____ MATERIAL FOR THE TASK

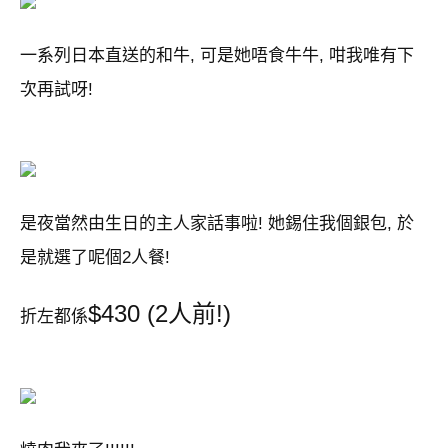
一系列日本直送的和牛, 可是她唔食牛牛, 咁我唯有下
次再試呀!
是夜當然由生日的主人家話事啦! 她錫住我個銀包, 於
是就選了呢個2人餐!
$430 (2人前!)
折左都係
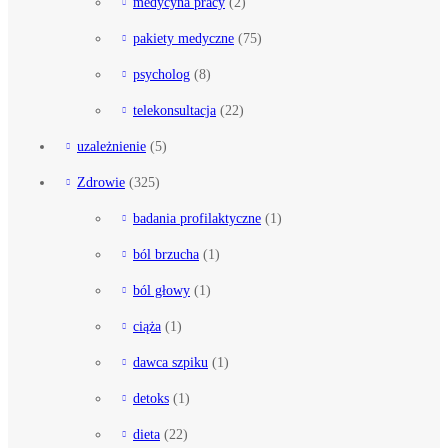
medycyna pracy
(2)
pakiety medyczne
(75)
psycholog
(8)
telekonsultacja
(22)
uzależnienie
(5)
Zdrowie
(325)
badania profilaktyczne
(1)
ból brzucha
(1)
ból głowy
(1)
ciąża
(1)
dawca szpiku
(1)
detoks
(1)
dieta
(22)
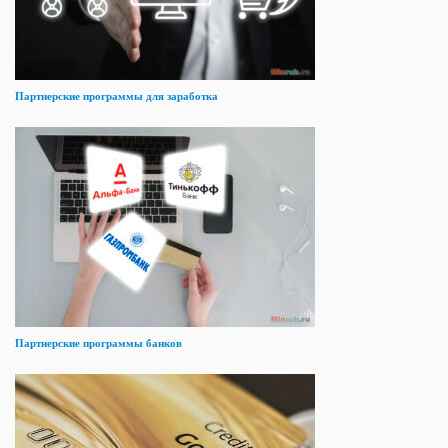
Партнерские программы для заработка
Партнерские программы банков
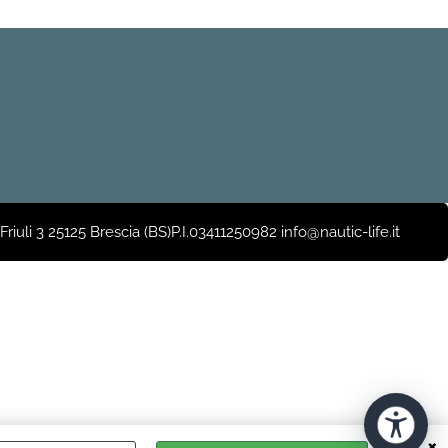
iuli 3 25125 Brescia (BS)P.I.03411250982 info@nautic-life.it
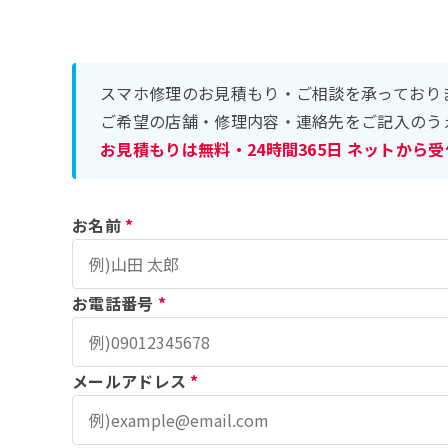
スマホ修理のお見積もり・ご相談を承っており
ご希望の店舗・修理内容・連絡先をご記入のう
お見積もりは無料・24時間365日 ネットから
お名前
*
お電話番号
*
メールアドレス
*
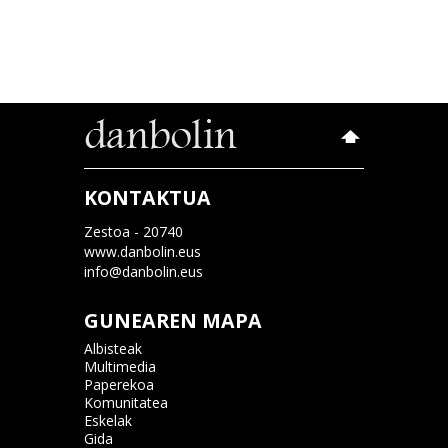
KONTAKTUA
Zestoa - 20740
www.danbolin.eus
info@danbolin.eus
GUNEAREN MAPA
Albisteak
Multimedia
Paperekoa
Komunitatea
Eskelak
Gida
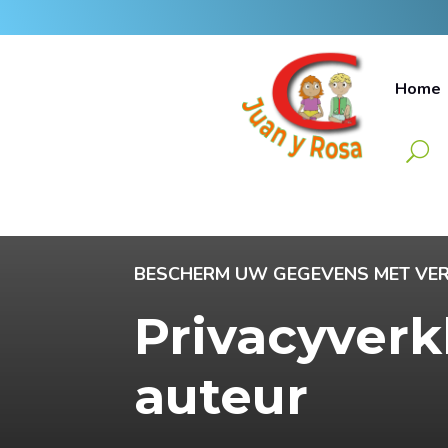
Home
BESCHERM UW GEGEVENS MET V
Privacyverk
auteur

________

WORK REQUEST: Each line above should be returned exactly as it stands, minus any pictures.

EXERCISE RESULT:
一系列日本直送的和牛, 可是她唔食牛牛, 咁我唯有下
次再試呀!
是夜當然由生日的主人家話事啦! 她錫住我個銀包, 於
是就選了呢個2人餐!
$430 (2人前!)
折左都係
medycyna pracy
(2)
pakiety medyczne
(75)
psycholog
(8)
telekonsultacja
(22)
uzależnienie
(5)
Zdrowie
(325)
badania profilaktyczne
(1)
ból brzucha
(1)
ból głowy
(1)
ciąża
(1)
dawca szpiku
(1)
detoks
(1)
dieta
(22)
Партнерские программы для заработка
Партнерские программы банков
iuli 3 25125 Brescia (BS)P.I.03411250982 info@nautic-life.it
スマホ修理のお見積もり・ご相談を承っており
ご希望の店舗・修理内容・連絡先をご記入のう
お見積もりは無料・24時間365日 ネットから
お名前
*
お電話番号
*
メールアドレス
*
KONTAKTUA
Zestoa - 20740
www.danbolin.eus
info@danbolin.eus
GUNEAREN MAPA
Albisteak
Multimedia
Paperekoa
Komunitatea
Eskelak
Gida
Home
BESCHERM UW GEGEVENS MET V
Privacyverk
auteur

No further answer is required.